While base personnel study to remain familiar with inspection protocol, mocks like these allow personnel to sharpen their skills in an environment as close to a real inspection as possible.

“They know how to do an inspection and they know how to escort and they know what to look for,” said Melton. “There's a lot of different parts in these and that's why these mock inspections are so critical.”

DTRA’s main job is to ensure that all aspects of the treaty are implemented correctly and adhere to both US government policy and international law. This applies to all the various elements of the inspection, including the pre-inspection workups and the actual inspection out in the field both in the US and in Russia.

The treaty has two types of inspections: a type one inspection at operational bases and a type two inspection normally at facilities that support the operational nuclear forces.  A type two inspection mainly consists of verifying exchanged treaty data on delivery systems (rocket first stages) at storage sites without warheads, whereas a type one inspection includes counting deployed warheads and verifying compliance to the treaty in the field. F.E. Warren is considered a type one inspection base due to the Mighty Ninety’s mission.

“It is very critical to continue with the mocks because inspections are a fragile and perishable skill. Arms Control Inspections can be very different and if you don't have a team that knows how to do this and all the intricacies, it can be very difficult to start from scratch,” added Melton. “That's why during this pause we try to do as many mocks as we can.”

The DTRA East team had members acting as Russian inspectors to provide the escort team with as close to a real-world experience as possible. From the pre-inspection briefing to the verification of the coordinates for the launch sites chosen, teams practiced how they played.

“Mocks help the folks that have that experience knowing how these different procedures and processes work, and then also being able to pass down that experience and knowledge to the next generation,” said Michele Schriml, DTRA senior international relations specialist. “With folks retiring and new people coming in, it makes these mock inspections so important, where you're introducing this concept and idea to a whole new generation. You’re expanding the knowledge and showing everyone the importance of it all.”

The DTRA team is prepared for when the dialogue between the U.S. and Russia will reopen the possibility of in-country inspections in Russia and in the US.

Though the inspections have been put on an indefinite pause, DTRA and the various military agencies involved in the nuclear mission do not intend to stop practicing in preparation for the treaty to resume.

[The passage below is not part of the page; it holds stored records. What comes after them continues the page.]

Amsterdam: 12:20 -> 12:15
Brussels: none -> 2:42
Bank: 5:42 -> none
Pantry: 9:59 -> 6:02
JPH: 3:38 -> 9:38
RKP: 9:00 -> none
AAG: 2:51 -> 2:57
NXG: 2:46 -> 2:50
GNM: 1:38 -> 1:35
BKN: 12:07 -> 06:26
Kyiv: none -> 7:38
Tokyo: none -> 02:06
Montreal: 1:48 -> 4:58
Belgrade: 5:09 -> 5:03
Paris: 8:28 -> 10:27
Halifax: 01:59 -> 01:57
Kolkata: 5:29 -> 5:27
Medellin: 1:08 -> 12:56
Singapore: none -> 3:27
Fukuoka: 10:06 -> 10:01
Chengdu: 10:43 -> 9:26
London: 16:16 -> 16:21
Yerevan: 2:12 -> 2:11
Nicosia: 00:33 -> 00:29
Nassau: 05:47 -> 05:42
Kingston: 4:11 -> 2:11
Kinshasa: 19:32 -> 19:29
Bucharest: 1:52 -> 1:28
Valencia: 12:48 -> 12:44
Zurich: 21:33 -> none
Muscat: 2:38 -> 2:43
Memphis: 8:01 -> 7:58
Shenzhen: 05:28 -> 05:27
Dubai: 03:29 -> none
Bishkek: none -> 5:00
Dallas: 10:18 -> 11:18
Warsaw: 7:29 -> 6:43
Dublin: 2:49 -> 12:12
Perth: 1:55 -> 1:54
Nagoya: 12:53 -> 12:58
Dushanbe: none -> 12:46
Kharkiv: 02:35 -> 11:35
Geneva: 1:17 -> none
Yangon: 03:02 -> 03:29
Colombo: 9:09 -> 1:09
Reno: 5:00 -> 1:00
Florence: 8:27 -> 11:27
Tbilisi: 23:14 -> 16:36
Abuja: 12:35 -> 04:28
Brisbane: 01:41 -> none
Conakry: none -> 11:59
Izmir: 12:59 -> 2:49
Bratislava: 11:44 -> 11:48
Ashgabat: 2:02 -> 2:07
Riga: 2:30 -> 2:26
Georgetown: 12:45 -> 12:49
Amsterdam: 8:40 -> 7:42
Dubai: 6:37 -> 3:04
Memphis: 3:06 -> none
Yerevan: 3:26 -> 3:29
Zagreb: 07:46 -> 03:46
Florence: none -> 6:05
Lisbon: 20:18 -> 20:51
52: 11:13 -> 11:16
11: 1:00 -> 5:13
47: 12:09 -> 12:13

“With everything that's going on with the world, a lot of people probably don't have as much concern, but it's one of those things where the mocks play a very important role in keeping up our readiness and ensuring our adherence,” said Schriml. “It has us prepared for everything that could happen if things do change with current relations with Russia, so we will be ready at a moment's notice and we can continue doing what we've been doing for the past 20 plus years.”